I have a question concerning the space $\mathbb{N}^\mathbb{N}$.
I found in Srivastava's book on Borel sets that the sets of the form $$\Sigma (s) := \{ \alpha \in \mathbb{N}^\mathbb{N} \ | \ s \prec \alpha, s \in \mathbb{N}^{<\mathbb{N}} \}$$ are clopen, where $\mathbb{N}$ is endowed with the discrete topology, and $\mathbb{N}^\mathbb{N}$ is endowed with the product topology.
Now, I think that any $G \subseteq \mathbb{N}^\mathbb{N}$ is clopen.
"Proof:" By taking an arbitrary $n \in \mathbb{N}$ as an index for the projection function, $\pi_n (G) \subseteq \mathbb{N}$ is open, because $\mathbb{N}$ is endowed with the discrete topology. The same line of reasoning is applied to show that they are closed.
Questions:
- Is this correct?
- Is it possible to prove that sets $\Sigma (s)$ are open through metric arguments (i.e. neighborhoods,$\varepsilon$)?
As always, any feedback is most welcome.
Thank you for your time.
That the sets $\Sigma(s)$ are open is immediate from the definition of the product topology on $\Bbb N^{\Bbb N}$, so we need only show that they are closed.

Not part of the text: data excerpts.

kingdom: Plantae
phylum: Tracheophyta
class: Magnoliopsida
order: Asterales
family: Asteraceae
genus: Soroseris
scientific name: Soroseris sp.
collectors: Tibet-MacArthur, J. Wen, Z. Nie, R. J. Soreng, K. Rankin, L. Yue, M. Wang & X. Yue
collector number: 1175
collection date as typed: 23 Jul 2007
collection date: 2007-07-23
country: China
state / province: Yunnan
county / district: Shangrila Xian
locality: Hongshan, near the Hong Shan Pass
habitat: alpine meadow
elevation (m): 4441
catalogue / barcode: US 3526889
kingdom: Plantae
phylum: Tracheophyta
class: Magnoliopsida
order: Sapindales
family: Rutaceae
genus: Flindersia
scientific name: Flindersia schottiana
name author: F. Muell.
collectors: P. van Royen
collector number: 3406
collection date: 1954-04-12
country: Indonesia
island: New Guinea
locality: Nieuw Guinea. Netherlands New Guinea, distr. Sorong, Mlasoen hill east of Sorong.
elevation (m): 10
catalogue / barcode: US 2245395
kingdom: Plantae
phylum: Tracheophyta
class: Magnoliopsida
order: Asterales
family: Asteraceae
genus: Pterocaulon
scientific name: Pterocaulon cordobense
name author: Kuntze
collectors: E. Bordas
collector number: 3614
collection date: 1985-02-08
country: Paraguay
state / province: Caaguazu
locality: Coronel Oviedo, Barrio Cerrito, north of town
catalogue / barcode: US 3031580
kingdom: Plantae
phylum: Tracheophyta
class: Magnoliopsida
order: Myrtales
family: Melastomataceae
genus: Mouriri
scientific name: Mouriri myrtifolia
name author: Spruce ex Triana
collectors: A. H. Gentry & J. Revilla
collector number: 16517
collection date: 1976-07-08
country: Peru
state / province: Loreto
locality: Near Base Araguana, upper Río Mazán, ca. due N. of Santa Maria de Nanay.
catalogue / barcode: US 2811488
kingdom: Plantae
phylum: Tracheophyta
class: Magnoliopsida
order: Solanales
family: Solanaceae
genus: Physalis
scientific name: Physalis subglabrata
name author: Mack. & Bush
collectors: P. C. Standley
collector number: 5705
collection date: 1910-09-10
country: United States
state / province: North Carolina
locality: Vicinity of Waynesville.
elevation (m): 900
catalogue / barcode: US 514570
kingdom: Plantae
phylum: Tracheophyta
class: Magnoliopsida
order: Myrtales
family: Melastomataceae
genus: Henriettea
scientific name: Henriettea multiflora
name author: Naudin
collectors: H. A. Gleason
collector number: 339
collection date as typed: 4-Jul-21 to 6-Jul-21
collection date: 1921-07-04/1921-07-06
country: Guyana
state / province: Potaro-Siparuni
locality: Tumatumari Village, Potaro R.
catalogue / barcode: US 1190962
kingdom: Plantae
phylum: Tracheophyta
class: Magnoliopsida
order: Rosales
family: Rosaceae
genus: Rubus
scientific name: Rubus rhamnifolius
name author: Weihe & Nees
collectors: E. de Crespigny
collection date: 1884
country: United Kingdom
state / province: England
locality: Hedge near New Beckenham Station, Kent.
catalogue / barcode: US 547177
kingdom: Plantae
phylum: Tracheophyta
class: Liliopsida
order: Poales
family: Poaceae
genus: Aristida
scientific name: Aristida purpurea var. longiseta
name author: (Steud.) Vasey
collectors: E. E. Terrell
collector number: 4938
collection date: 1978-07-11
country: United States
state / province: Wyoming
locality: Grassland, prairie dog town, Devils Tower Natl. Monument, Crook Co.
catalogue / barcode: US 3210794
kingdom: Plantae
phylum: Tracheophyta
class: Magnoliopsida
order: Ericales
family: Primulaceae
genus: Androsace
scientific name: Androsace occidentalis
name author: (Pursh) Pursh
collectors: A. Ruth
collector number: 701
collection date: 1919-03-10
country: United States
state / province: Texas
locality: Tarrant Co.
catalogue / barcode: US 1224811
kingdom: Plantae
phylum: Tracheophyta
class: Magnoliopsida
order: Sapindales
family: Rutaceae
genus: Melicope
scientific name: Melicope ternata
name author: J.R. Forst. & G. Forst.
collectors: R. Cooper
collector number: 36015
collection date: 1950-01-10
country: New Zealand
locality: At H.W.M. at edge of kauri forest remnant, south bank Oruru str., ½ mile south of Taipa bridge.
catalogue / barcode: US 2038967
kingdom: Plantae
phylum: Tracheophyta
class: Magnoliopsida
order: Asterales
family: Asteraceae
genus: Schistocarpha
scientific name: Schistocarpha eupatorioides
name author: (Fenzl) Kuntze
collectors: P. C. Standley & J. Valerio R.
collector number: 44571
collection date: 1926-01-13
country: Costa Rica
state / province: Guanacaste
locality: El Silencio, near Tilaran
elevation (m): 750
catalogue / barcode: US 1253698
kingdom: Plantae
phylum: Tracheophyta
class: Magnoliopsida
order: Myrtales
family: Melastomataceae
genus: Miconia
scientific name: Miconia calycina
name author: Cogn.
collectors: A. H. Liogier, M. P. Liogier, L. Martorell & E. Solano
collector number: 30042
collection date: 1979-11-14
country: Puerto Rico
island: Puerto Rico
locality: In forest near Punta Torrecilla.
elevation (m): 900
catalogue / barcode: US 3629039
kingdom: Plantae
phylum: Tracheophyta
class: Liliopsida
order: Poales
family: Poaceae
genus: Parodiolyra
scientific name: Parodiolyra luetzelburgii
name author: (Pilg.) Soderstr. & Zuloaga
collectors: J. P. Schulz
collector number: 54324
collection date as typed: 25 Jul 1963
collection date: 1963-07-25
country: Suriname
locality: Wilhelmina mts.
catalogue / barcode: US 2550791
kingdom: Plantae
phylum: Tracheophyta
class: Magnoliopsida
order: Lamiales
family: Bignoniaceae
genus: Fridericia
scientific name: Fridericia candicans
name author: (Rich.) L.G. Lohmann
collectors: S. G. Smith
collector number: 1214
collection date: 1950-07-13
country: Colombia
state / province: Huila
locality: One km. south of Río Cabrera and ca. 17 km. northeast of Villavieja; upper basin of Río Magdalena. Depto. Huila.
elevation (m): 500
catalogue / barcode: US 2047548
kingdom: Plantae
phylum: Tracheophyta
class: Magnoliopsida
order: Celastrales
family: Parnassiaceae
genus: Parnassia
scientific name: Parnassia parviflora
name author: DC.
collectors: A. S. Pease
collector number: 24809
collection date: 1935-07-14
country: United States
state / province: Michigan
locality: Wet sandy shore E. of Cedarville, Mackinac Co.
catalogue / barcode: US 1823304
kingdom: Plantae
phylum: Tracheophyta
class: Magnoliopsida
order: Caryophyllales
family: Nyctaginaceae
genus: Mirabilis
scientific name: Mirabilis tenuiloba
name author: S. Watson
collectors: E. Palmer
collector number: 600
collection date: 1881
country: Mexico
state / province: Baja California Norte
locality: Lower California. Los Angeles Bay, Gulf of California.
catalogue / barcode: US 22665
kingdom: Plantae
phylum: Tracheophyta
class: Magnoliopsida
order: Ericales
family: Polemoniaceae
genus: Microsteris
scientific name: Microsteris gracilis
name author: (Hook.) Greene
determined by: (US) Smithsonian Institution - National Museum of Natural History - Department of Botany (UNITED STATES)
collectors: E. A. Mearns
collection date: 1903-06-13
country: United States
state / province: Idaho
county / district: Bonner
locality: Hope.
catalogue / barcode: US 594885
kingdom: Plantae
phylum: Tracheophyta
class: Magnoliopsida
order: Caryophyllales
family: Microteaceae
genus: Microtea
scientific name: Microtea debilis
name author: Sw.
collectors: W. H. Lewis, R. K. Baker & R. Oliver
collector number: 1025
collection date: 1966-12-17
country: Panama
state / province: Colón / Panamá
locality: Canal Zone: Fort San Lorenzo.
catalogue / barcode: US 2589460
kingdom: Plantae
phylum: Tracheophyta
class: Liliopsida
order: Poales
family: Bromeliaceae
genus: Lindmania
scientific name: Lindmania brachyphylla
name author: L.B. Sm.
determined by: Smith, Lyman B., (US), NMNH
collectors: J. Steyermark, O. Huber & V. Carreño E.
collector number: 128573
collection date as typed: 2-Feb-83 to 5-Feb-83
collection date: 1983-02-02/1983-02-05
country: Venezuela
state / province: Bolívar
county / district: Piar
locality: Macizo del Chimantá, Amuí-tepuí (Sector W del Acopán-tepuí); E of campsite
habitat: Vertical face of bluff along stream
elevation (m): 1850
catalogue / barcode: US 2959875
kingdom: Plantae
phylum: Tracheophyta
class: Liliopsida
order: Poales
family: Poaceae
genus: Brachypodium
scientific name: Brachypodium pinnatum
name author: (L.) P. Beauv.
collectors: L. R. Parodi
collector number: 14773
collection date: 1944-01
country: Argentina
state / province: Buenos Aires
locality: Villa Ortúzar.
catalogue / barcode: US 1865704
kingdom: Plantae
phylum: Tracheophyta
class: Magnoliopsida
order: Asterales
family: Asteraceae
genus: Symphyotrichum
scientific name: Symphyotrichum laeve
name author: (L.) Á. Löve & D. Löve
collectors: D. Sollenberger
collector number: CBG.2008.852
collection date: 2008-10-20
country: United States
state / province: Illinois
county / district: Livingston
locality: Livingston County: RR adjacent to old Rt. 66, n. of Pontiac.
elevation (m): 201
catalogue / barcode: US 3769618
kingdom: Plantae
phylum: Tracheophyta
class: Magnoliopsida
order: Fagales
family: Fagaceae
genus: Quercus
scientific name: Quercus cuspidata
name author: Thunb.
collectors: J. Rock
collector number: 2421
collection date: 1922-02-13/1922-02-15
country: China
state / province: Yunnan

Let $s\in\Bbb N^{<\Bbb N}$; then $s\in\Bbb N^n$ for some $n\in\Bbb N$.
It is definitely not true that every subset of $\Bbb N^{\Bbb N}$ is clopen; I’ll construct a fairly simple set $A\subseteq\Bbb N^{\Bbb N}$ that is neither open nor closed.
For each $n\in\Bbb N$ let $x^{(n)}=\left\langle x_k^{(n)}:k\in\Bbb N\right\rangle\in\Bbb N^{\Bbb N}$ be defined by
$$x_k^{(n)}=\begin{cases} 1,&\text{if }k\le n\\ 0,&\text{if }k>n\;. \end{cases}$$
Let $A=\left\{x^{(n)}:n\in\Bbb N\right\}$.
Show that $A$ is not open in $\Bbb N^{\Bbb N}$. Probably the easiest way to do this is to use the fact that the sets $\Sigma(s)$ defined in your question form a base for the topology on $\Bbb N^{\Bbb N}$ and show that for each $s\in\Bbb N^{<\Bbb N}$, $\Sigma(s)\nsubseteq A$.
Show that $A$ is not closed in $\Bbb N^{\Bbb N}$ by showing that the constant sequence $\langle 1,1,1,\ldots\rangle$, which is not in $A$, is nevertheless in the closure of $A$.